What is required>
Rename "Купити" to "Замовити" everywhere in the lines below, and leave everything else as it is.

Transcribed page contents
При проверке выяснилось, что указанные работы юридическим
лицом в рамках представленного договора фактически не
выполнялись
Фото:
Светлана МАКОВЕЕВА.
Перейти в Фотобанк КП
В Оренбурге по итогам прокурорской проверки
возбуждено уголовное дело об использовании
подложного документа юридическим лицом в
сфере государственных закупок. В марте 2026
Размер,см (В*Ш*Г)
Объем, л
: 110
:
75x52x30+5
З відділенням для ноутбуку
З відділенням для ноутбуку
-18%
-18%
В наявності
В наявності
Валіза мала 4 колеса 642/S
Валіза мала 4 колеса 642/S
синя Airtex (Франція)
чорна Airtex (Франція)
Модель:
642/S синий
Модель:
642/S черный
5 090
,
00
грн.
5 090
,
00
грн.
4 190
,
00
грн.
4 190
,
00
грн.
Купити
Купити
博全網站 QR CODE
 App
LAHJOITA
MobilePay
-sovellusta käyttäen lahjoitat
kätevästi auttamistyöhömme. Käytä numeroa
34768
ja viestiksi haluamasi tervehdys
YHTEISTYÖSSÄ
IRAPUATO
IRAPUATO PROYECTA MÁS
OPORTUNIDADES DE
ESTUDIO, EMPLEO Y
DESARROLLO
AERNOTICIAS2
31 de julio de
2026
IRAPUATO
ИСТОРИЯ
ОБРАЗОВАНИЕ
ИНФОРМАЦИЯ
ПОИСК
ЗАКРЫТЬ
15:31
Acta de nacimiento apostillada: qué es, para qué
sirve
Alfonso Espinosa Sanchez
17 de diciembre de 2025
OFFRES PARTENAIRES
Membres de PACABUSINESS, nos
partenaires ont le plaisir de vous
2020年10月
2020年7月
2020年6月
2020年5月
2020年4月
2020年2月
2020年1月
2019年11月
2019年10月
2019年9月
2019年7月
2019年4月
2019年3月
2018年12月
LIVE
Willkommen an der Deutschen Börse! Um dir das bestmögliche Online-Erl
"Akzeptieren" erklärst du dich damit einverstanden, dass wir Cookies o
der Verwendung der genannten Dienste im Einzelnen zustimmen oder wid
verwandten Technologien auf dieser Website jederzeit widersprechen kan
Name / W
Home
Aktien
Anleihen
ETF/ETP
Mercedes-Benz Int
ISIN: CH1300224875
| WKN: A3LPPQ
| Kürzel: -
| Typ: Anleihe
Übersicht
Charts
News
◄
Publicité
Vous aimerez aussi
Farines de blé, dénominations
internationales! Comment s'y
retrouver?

Solution for this task>
При проверке выяснилось, что указанные работы юридическим
лицом в рамках представленного договора фактически не
выполнялись
Фото:
Светлана МАКОВЕЕВА.
Перейти в Фотобанк КП
В Оренбурге по итогам прокурорской проверки
возбуждено уголовное дело об использовании
подложного документа юридическим лицом в
сфере государственных закупок. В марте 2026
Размер,см (В*Ш*Г)
Объем, л
: 110
:
75x52x30+5
З відділенням для ноутбуку
З відділенням для ноутбуку
-18%
-18%
В наявності
В наявності
Валіза мала 4 колеса 642/S
Валіза мала 4 колеса 642/S
синя Airtex (Франція)
чорна Airtex (Франція)
Модель:
642/S синий
Модель:
642/S черный
5 090
,
00
грн.
5 090
,
00
грн.
4 190
,
00
грн.
4 190
,
00
грн.
Замовити
Замовити
博全網站 QR CODE
 App
LAHJOITA
MobilePay
-sovellusta käyttäen lahjoitat
kätevästi auttamistyöhömme. Käytä numeroa
34768
ja viestiksi haluamasi tervehdys
YHTEISTYÖSSÄ
IRAPUATO
IRAPUATO PROYECTA MÁS
OPORTUNIDADES DE
ESTUDIO, EMPLEO Y
DESARROLLO
AERNOTICIAS2
31 de julio de
2026
IRAPUATO
ИСТОРИЯ
ОБРАЗОВАНИЕ
ИНФОРМАЦИЯ
ПОИСК
ЗАКРЫТЬ
15:31
Acta de nacimiento apostillada: qué es, para qué
sirve
Alfonso Espinosa Sanchez
17 de diciembre de 2025
OFFRES PARTENAIRES
Membres de PACABUSINESS, nos
partenaires ont le plaisir de vous
2020年10月
2020年7月
2020年6月
2020年5月
2020年4月
2020年2月
2020年1月
2019年11月
2019年10月
2019年9月
2019年7月
2019年4月
2019年3月
2018年12月
LIVE
Willkommen an der Deutschen Börse! Um dir das bestmögliche Online-Erl
"Akzeptieren" erklärst du dich damit einverstanden, dass wir Cookies o
der Verwendung der genannten Dienste im Einzelnen zustimmen oder wid
verwandten Technologien auf dieser Website jederzeit widersprechen kan
Name / W
Home
Aktien
Anleihen
ETF/ETP
Mercedes-Benz Int
ISIN: CH1300224875
| WKN: A3LPPQ
| Kürzel: -
| Typ: Anleihe
Übersicht
Charts
News
◄
Publicité
Vous aimerez aussi
Farines de blé, dénominations
internationales! Comment s'y
retrouver?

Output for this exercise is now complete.